_WORK REQUEST:_ Every entry below should be returned exactly as it appears, with pictures left out.

(Saved entries)
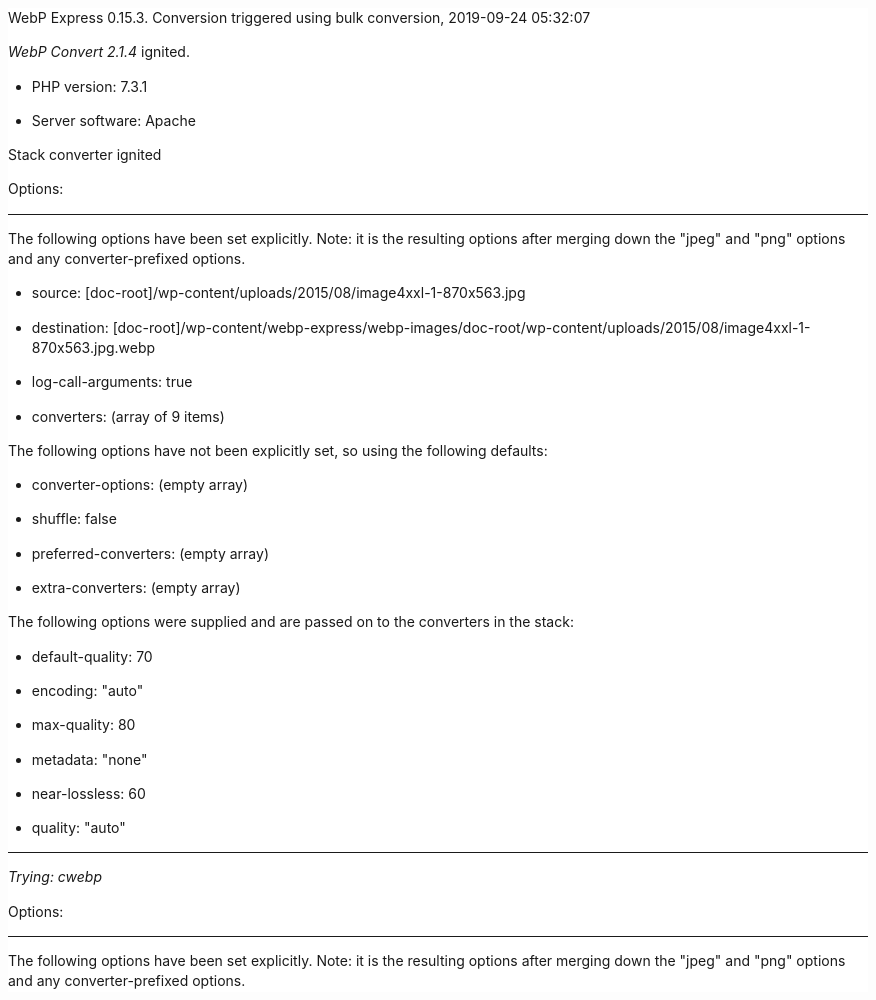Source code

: WebP Express 0.15.3. Conversion triggered using bulk conversion, 2019-09-24 05:32:07


*WebP Convert 2.1.4*  ignited.

- PHP version: 7.3.1

- Server software: Apache


Stack converter ignited


Options:

------------

The following options have been set explicitly. Note: it is the resulting options after merging down the "jpeg" and "png" options and any converter-prefixed options.

- source: [doc-root]/wp-content/uploads/2015/08/image4xxl-1-870x563.jpg

- destination: [doc-root]/wp-content/webp-express/webp-images/doc-root/wp-content/uploads/2015/08/image4xxl-1-870x563.jpg.webp

- log-call-arguments: true

- converters: (array of 9 items)


The following options have not been explicitly set, so using the following defaults:

- converter-options: (empty array)

- shuffle: false

- preferred-converters: (empty array)

- extra-converters: (empty array)


The following options were supplied and are passed on to the converters in the stack:

- default-quality: 70

- encoding: "auto"

- max-quality: 80

- metadata: "none"

- near-lossless: 60

- quality: "auto"

------------



*Trying: cwebp* 


Options:

------------

The following options have been set explicitly. Note: it is the resulting options after merging down the "jpeg" and "png" options and any converter-prefixed options.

_TASK SOLUTION:_
Source code

: WebP Express 0.15.3. Conversion triggered using bulk conversion, 2019-09-24 05:32:07


*WebP Convert 2.1.4*  ignited.

- PHP version: 7.3.1

- Server software: Apache


Stack converter ignited


Options:

------------

The following options have been set explicitly. Note: it is the resulting options after merging down the "jpeg" and "png" options and any converter-prefixed options.

- source: [doc-root]/wp-content/uploads/2015/08/image4xxl-1-870x563.jpg

- destination: [doc-root]/wp-content/webp-express/webp-images/doc-root/wp-content/uploads/2015/08/image4xxl-1-870x563.jpg.webp

- log-call-arguments: true

- converters: (array of 9 items)


The following options have not been explicitly set, so using the following defaults:

- converter-options: (empty array)

- shuffle: false

- preferred-converters: (empty array)

- extra-converters: (empty array)


The following options were supplied and are passed on to the converters in the stack:

- default-quality: 70

- encoding: "auto"

- max-quality: 80

- metadata: "none"

- near-lossless: 60

- quality: "auto"

------------



*Trying: cwebp* 


Options:

------------

The following options have been set explicitly. Note: it is the resulting options after merging down the "jpeg" and "png" options and any converter-prefixed options.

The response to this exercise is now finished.